Work out how many lines in the data include the string "para"; reply with that number alone.

> _Material provided_
------------------------------------
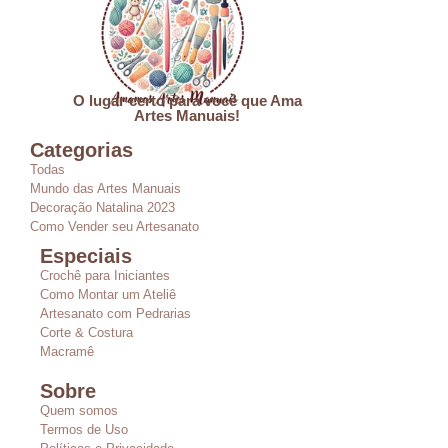
O lugar certo para você que Ama
Artes Manuais!
Categorias
Todas
Mundo das Artes Manuais
Decoração Natalina 2023
Como Vender seu Artesanato
Especiais
Crochê para Iniciantes
Como Montar um Ateliê
Artesanato com Pedrarias
Corte & Costura
Macramê
Sobre
Quem somos
Termos de Uso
------------------------------------
> _Answer to the problem_
2